Apache Kudu Background Maintenance Tasks

Kudu relies on running background tasks for many important automatic maintenance activities. These tasks include flushing data from memory to disk, compacting data to improve performance, freeing up disk space, and more.

Maintenance manager

The maintenance manager schedules and runs background tasks. At any given point in time, the maintenance manager is prioritizing the next task based on the improvement needed at that moment, such as relieving memory pressure, improving read performance, or freeing up disk space. The number of worker threads dedicated to running background tasks can be controlled by setting --maintenance_manager_num_threads.

Flushing data to disk

Flushing data from memory to disk relieves memory pressure and can improve read performance by switching from a write-optimized, row-oriented in-memory format in the MemRowSet to a read-optimized, column-oriented format on disk. Background tasks that flush data include FlushMRSOp and FlushDeltaMemStoresOp.
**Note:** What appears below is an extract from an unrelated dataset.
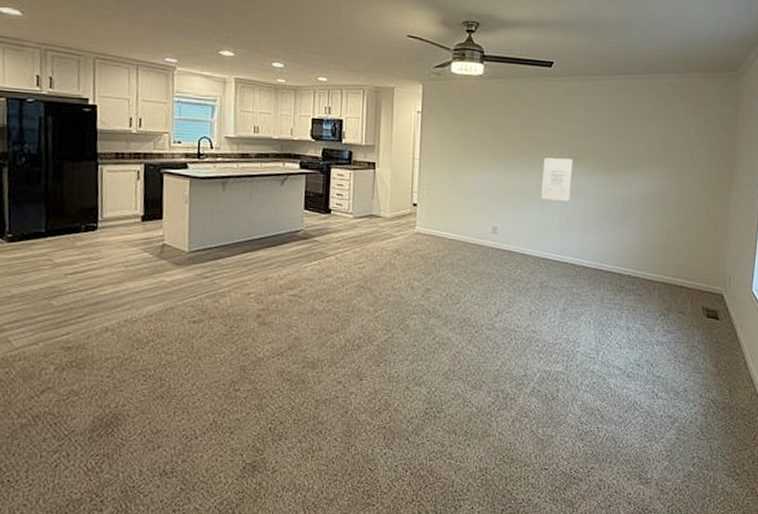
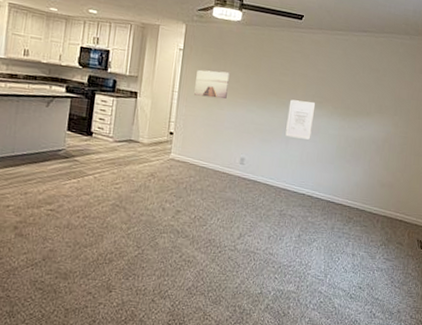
wall art: none [437,132,474,163] -> present [194,69,230,99]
The metrics associated with these ops have the prefix flush_mrs and flush_dms, respectively.

Compacting on-disk data

Kudu constantly performs several types of compaction tasks in order to maintain consistent read and write performance over time. A merging compaction, which combines multiple DiskRowSets together into a single DiskRowSet, is run by CompactRowSetsOp. There are two types of delta store compaction operations that may be run as well: MinorDeltaCompactionOp and MajorDeltaCompactionOp.

For more information on what these different types of compaction operations do, please see the Kudu Tablet design document.
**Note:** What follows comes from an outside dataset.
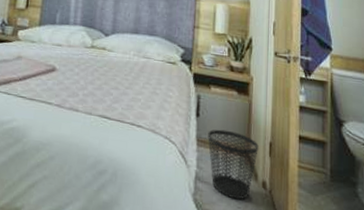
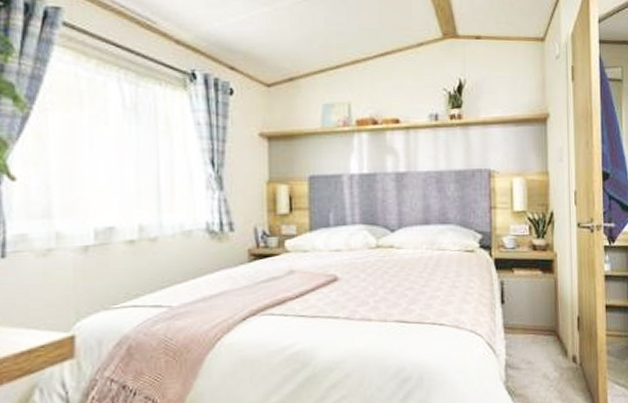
wastebasket: present [207,129,259,200] -> none [515,312,567,379]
The metrics associated with these tasks have the prefix compact_rs, delta_minor_compact_rs, and delta_major_compact_rs, respectively.

Write-ahead log GC

Kudu maintains a write-ahead log (WAL) per tablet that is split into discrete fixed-size segments. A tablet periodically rolls the WAL to a new log segment when the active segment reaches a configured size (controlled by --log_segment_size_mb). In order to save disk space and decrease startup time, a background task called LogGCOp attempts to garbage-collect (GC) old WAL segments by deleting them from disk once it is determined that they are no longer needed by the local node for durability.

The metrics associated with this background task have the prefix log_gc.

Tablet history GC and the ancient history mark

Because Kudu uses a multiversion concurrency control (MVCC) mechanism to ensure that snapshot scans can proceeed isolated from new changes to a table, periodically old historical data should be garbage-collected (removed) to free up disk space. While Kudu never removes rows or data that are visible in the latest version of the data, Kudu does remove records of old changes that are no longer visible.

The point in time in the past beyond which historical MVCC data becomes inaccessible and is free to be deleted is called the ancient history mark (AHM). The AHM can be configured by setting --tablet_history_max_age_sec.

There are two background tasks that GC historical MVCC data older than the AHM: the one that runs the merging compaction, called CompactRowSetsOp (see above), and a separate background task that deletes old undo delta blocks, called UndoDeltaBlockGCOp. Running UndoDeltaBlockGCOp reduces disk space usage in all workloads, but particularly in those with a higher volume of updates or upserts.

The metrics associated with this background task have the prefix undo_delta_block.